The series, which featured guest stars in each episode as passengers seeking romance aboard a cruise ship, was not critics’ favorite – a New York Times reviewer once called it “Dreadful mush” – but it was often fun and popular with viewers.
“I remember TV critics saying, ‘How could you do it?’ MacLeod told Entertainment Weekly in 1997, referring to her stint from ‘The Mary Tyler Moore Show’ to ‘The Love Boat’. “But I loved it. I said, “It’s going to take people away from the daily burdens of life. It will give them something to dream about. “”
MacLeod also played a regular role in the WWII sitcom “McHale’s Navy” from 1962 to 1964, but often played villains like a character named Big Chicken in the crime drama “Hawaii Five-O”.

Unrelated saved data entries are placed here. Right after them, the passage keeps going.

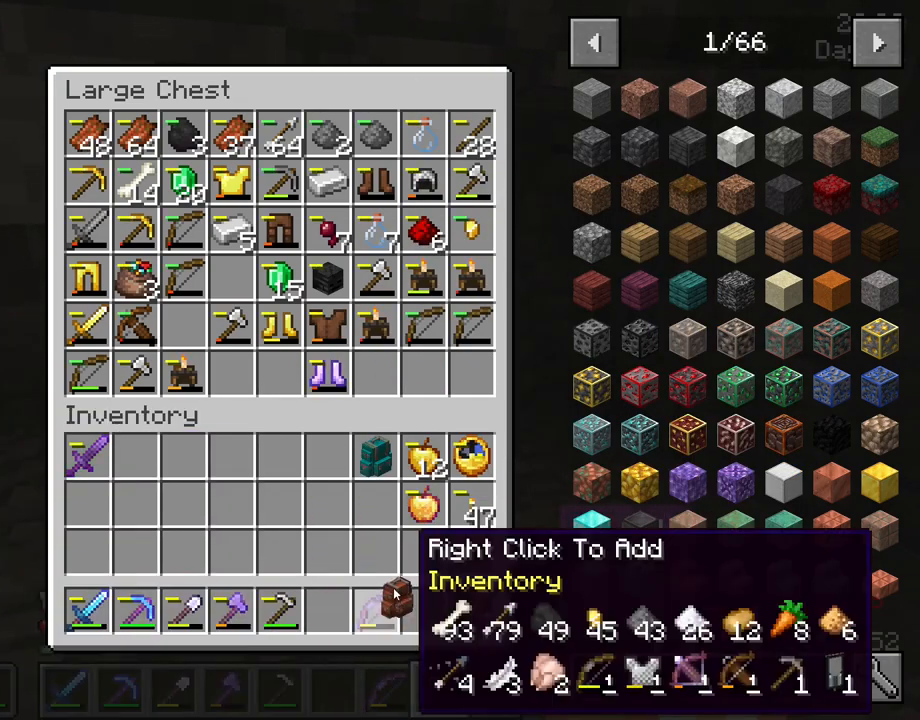
{"keys": [], "mouse": [], "mouse_move": "still", "events": []}
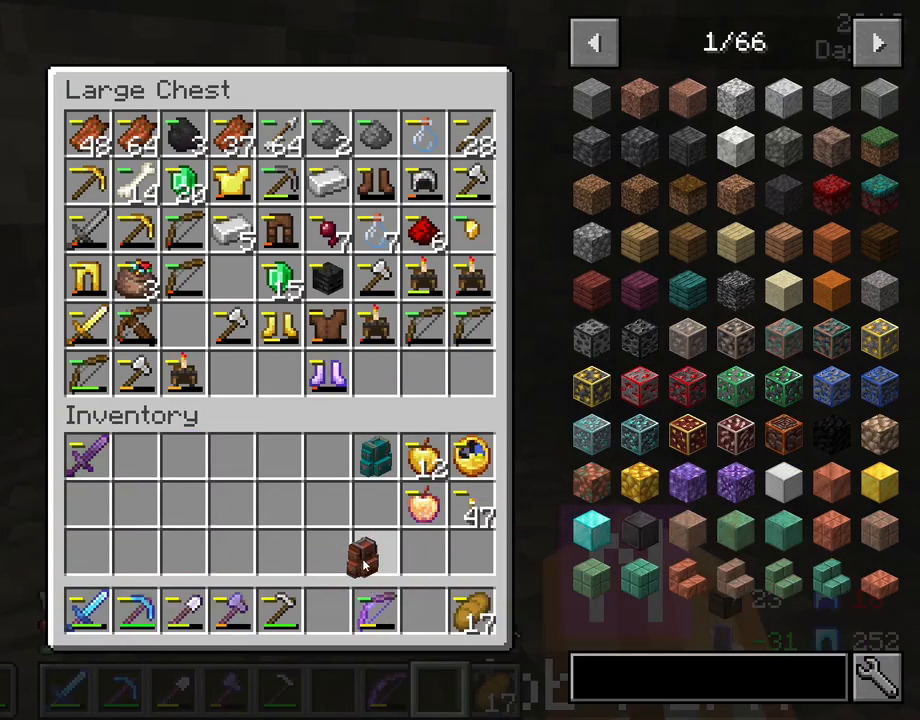
{"keys": [], "mouse": [], "mouse_move": "still", "events": []}
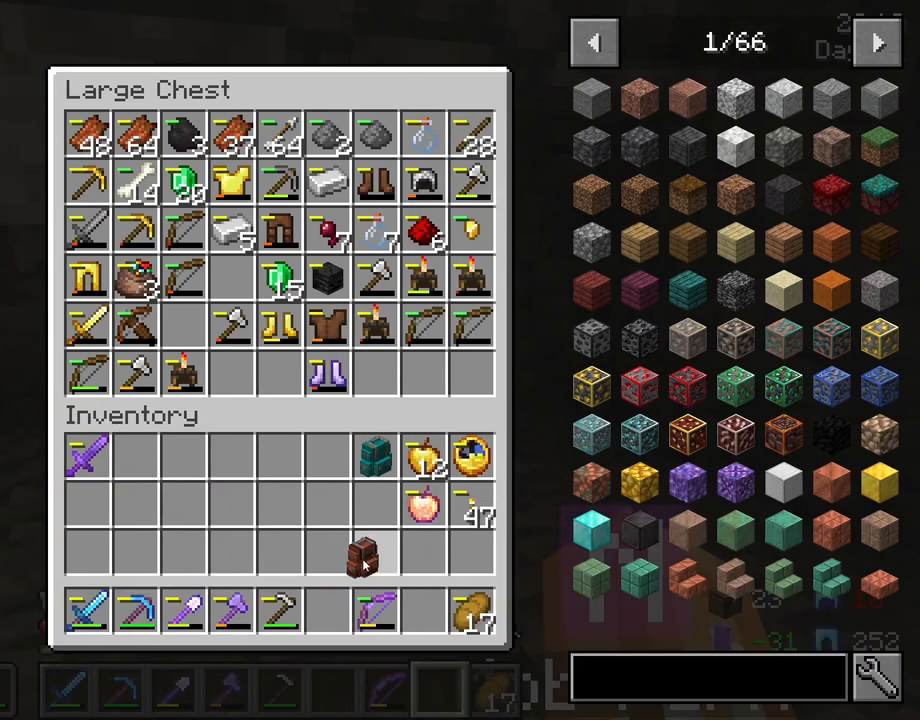
{"keys": [], "mouse": [], "mouse_move": "still", "events": []}
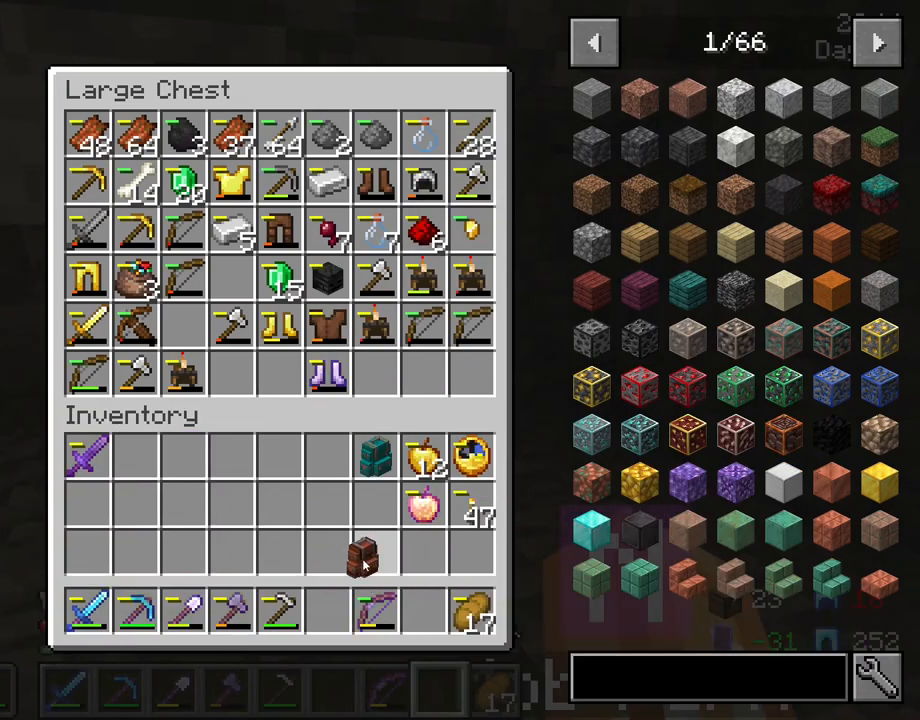
{"keys": [], "mouse": [], "mouse_move": "still", "events": []}
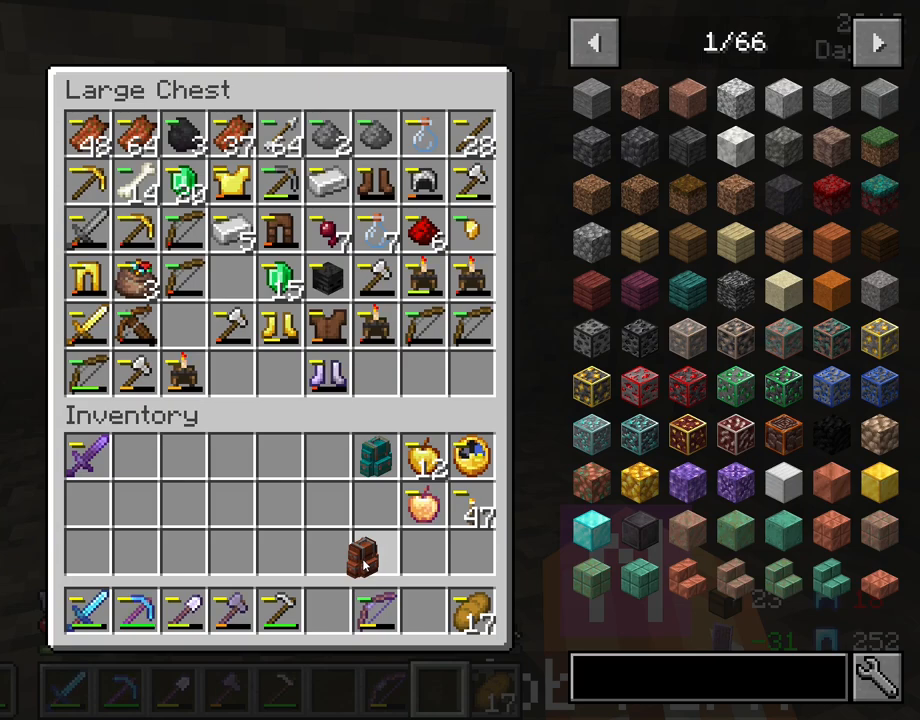
{"keys": [], "mouse": [], "mouse_move": "still", "events": []}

He has also appeared in supporting roles in several prominent films, including “Kelly’s Heroes” (1970), starring Clint Eastwood and Telly Savalas, and “Operation Petticoat” (1959) starring Cary Grant and Tony Curtis.
He was born as Allan See on February 28, 1931 in Mount Kisco, New York. For his career in show business, he changed his first name to Gavin because he loved him and his last name to MacLeod as a tribute to his drama teacher in college.
“I was a young kid with a bald head, so I only played pimps, perverts, female beaters, and child molesters,” MacLeod told People magazine in 1978.
That changed forever after he was selected on “The Mary Tyler Moore Show” as a news editor for a fictional Minneapolis TV station, joining a talented cast including Moore, Ed Asner, Ted Knight, Betty White. , Valerie Harper and Cloris Leachman.
Some of her character’s best moments have been interacting with Knight’s buffoonish presenter Ted Baxter, and with Sue Ann Nivens, the acidic and man-hungry ‘Happy Homemaker’, who rarely missed the opportunity to comment. Slaughter’s baldness.
On “The Love Boat,” he led a cast that included Fred Grandy, who went on to serve as US Congressman, Bernie Kopell, Ted Lange, Lauren Tewes and Jill Whelan. As Captain Stubing, he wore a white captain’s hat and white captain’s outfit, often with unflattering white shorts.
The show was populated with a seemingly endless stream of guest stars, ranging from some of the most forgettable performers of the era to real big names from Hollywood’s past.
MacLeod struggled with alcoholism during his career and became a devout Christian, starring in the Christian-themed film “The Secrets of Jonathan Sperry” in 2009.
He had four children from his first marriage, which ended in divorce, and three stepchildren from his second marriage.